Data excerpts

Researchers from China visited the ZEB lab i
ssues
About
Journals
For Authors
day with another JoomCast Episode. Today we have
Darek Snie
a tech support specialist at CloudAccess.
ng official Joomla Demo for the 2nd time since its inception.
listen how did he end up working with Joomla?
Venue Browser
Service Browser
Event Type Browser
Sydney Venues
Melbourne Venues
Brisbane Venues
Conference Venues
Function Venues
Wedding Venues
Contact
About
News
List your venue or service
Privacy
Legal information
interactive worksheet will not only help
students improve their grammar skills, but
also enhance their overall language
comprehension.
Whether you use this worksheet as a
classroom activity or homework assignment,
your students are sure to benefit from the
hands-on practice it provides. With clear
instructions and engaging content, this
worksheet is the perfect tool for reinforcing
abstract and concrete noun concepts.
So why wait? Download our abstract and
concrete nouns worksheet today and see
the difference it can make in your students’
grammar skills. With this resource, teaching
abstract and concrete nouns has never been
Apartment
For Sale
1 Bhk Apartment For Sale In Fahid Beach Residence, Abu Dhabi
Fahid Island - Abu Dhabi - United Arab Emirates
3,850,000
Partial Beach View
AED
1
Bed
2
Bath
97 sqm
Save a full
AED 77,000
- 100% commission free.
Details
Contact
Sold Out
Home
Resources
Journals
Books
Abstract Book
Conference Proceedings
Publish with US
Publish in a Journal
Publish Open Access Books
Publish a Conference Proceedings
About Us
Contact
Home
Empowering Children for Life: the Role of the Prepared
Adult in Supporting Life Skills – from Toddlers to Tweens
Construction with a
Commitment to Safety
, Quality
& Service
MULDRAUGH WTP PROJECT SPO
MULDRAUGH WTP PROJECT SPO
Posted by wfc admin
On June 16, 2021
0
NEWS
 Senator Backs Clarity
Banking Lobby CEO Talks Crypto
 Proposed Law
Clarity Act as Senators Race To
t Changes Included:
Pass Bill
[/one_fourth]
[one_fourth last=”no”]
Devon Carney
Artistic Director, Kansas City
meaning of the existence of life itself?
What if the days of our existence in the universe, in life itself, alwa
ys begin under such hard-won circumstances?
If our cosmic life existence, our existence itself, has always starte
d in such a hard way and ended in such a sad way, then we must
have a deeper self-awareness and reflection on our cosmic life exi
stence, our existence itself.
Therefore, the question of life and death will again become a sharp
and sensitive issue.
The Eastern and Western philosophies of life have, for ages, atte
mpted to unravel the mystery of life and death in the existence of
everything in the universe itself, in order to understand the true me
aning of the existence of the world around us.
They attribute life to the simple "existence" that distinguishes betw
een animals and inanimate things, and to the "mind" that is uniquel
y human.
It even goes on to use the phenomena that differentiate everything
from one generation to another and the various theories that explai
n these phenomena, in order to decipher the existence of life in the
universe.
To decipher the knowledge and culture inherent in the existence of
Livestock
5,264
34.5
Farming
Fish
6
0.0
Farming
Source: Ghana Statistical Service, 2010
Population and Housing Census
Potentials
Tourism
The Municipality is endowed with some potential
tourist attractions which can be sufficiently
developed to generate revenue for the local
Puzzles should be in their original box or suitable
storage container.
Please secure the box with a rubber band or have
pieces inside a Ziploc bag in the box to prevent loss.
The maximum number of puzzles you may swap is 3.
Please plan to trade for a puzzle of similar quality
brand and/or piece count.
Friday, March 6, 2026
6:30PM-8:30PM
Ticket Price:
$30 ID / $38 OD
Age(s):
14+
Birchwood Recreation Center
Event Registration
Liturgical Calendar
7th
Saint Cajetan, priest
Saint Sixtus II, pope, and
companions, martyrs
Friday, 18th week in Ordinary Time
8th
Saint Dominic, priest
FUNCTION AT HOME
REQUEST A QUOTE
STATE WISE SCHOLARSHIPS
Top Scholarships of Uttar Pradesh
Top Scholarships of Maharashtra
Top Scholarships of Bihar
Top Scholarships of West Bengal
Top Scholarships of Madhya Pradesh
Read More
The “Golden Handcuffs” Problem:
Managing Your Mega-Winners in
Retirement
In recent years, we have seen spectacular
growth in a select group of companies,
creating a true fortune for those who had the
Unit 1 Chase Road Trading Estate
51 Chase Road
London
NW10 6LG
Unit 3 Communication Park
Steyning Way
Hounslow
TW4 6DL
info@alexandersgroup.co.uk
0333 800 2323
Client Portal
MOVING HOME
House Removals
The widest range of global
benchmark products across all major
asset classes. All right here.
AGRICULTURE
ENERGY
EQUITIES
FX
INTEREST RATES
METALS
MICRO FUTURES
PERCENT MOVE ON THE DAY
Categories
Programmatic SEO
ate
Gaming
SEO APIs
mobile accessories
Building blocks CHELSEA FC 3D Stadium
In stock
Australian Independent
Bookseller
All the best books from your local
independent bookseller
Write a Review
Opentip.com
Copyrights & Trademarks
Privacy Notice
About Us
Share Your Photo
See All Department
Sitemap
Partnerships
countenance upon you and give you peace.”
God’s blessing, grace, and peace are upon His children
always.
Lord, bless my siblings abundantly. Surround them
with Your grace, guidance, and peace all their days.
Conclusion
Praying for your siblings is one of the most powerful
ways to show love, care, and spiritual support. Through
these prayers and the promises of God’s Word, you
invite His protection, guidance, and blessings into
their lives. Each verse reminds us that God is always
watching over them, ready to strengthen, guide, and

§ WORK REQUEST: Give back every one of the lines above word for word, keeping their order and line breaks unchanged.

§ TASK SOLUTION:
Researchers from China visited the ZEB lab i
ssues
About
Journals
For Authors
day with another JoomCast Episode. Today we have
Darek Snie
a tech support specialist at CloudAccess.
ng official Joomla Demo for the 2nd time since its inception.
listen how did he end up working with Joomla?
Venue Browser
Service Browser
Event Type Browser
Sydney Venues
Melbourne Venues
Brisbane Venues
Conference Venues
Function Venues
Wedding Venues
Contact
About
News
List your venue or service
Privacy
Legal information
interactive worksheet will not only help
students improve their grammar skills, but
also enhance their overall language
comprehension.
Whether you use this worksheet as a
classroom activity or homework assignment,
your students are sure to benefit from the
hands-on practice it provides. With clear
instructions and engaging content, this
worksheet is the perfect tool for reinforcing
abstract and concrete noun concepts.
So why wait? Download our abstract and
concrete nouns worksheet today and see
the difference it can make in your students’
grammar skills. With this resource, teaching
abstract and concrete nouns has never been
Apartment
For Sale
1 Bhk Apartment For Sale In Fahid Beach Residence, Abu Dhabi
Fahid Island - Abu Dhabi - United Arab Emirates
3,850,000
Partial Beach View
AED
1
Bed
2
Bath
97 sqm
Save a full
AED 77,000
- 100% commission free.
Details
Contact
Sold Out
Home
Resources
Journals
Books
Abstract Book
Conference Proceedings
Publish with US
Publish in a Journal
Publish Open Access Books
Publish a Conference Proceedings
About Us
Contact
Home
Empowering Children for Life: the Role of the Prepared
Adult in Supporting Life Skills – from Toddlers to Tweens
Construction with a
Commitment to Safety
, Quality
& Service
MULDRAUGH WTP PROJECT SPO
MULDRAUGH WTP PROJECT SPO
Posted by wfc admin
On June 16, 2021
0
NEWS
 Senator Backs Clarity
Banking Lobby CEO Talks Crypto
 Proposed Law
Clarity Act as Senators Race To
t Changes Included:
Pass Bill
[/one_fourth]
[one_fourth last=”no”]
Devon Carney
Artistic Director, Kansas City
meaning of the existence of life itself?
What if the days of our existence in the universe, in life itself, alwa
ys begin under such hard-won circumstances?
If our cosmic life existence, our existence itself, has always starte
d in such a hard way and ended in such a sad way, then we must
have a deeper self-awareness and reflection on our cosmic life exi
stence, our existence itself.
Therefore, the question of life and death will again become a sharp
and sensitive issue.
The Eastern and Western philosophies of life have, for ages, atte
mpted to unravel the mystery of life and death in the existence of
everything in the universe itself, in order to understand the true me
aning of the existence of the world around us.
They attribute life to the simple "existence" that distinguishes betw
een animals and inanimate things, and to the "mind" that is uniquel
y human.
It even goes on to use the phenomena that differentiate everything
from one generation to another and the various theories that explai
n these phenomena, in order to decipher the existence of life in the
universe.
To decipher the knowledge and culture inherent in the existence of
Livestock
5,264
34.5
Farming
Fish
6
0.0
Farming
Source: Ghana Statistical Service, 2010
Population and Housing Census
Potentials
Tourism
The Municipality is endowed with some potential
tourist attractions which can be sufficiently
developed to generate revenue for the local
Puzzles should be in their original box or suitable
storage container.
Please secure the box with a rubber band or have
pieces inside a Ziploc bag in the box to prevent loss.
The maximum number of puzzles you may swap is 3.
Please plan to trade for a puzzle of similar quality
brand and/or piece count.
Friday, March 6, 2026
6:30PM-8:30PM
Ticket Price:
$30 ID / $38 OD
Age(s):
14+
Birchwood Recreation Center
Event Registration
Liturgical Calendar
7th
Saint Cajetan, priest
Saint Sixtus II, pope, and
companions, martyrs
Friday, 18th week in Ordinary Time
8th
Saint Dominic, priest
FUNCTION AT HOME
REQUEST A QUOTE
STATE WISE SCHOLARSHIPS
Top Scholarships of Uttar Pradesh
Top Scholarships of Maharashtra
Top Scholarships of Bihar
Top Scholarships of West Bengal
Top Scholarships of Madhya Pradesh
Read More
The “Golden Handcuffs” Problem:
Managing Your Mega-Winners in
Retirement
In recent years, we have seen spectacular
growth in a select group of companies,
creating a true fortune for those who had the
Unit 1 Chase Road Trading Estate
51 Chase Road
London
NW10 6LG
Unit 3 Communication Park
Steyning Way
Hounslow
TW4 6DL
info@alexandersgroup.co.uk
0333 800 2323
Client Portal
MOVING HOME
House Removals
The widest range of global
benchmark products across all major
asset classes. All right here.
AGRICULTURE
ENERGY
EQUITIES
FX
INTEREST RATES
METALS
MICRO FUTURES
PERCENT MOVE ON THE DAY
Categories
Programmatic SEO
ate
Gaming
SEO APIs
mobile accessories
Building blocks CHELSEA FC 3D Stadium
In stock
Australian Independent
Bookseller
All the best books from your local
independent bookseller
Write a Review
Opentip.com
Copyrights & Trademarks
Privacy Notice
About Us
Share Your Photo
See All Department
Sitemap
Partnerships
countenance upon you and give you peace.”
God’s blessing, grace, and peace are upon His children
always.
Lord, bless my siblings abundantly. Surround them
with Your grace, guidance, and peace all their days.
Conclusion
Praying for your siblings is one of the most powerful
ways to show love, care, and spiritual support. Through
these prayers and the promises of God’s Word, you
invite His protection, guidance, and blessings into
their lives. Each verse reminds us that God is always
watching over them, ready to strengthen, guide, and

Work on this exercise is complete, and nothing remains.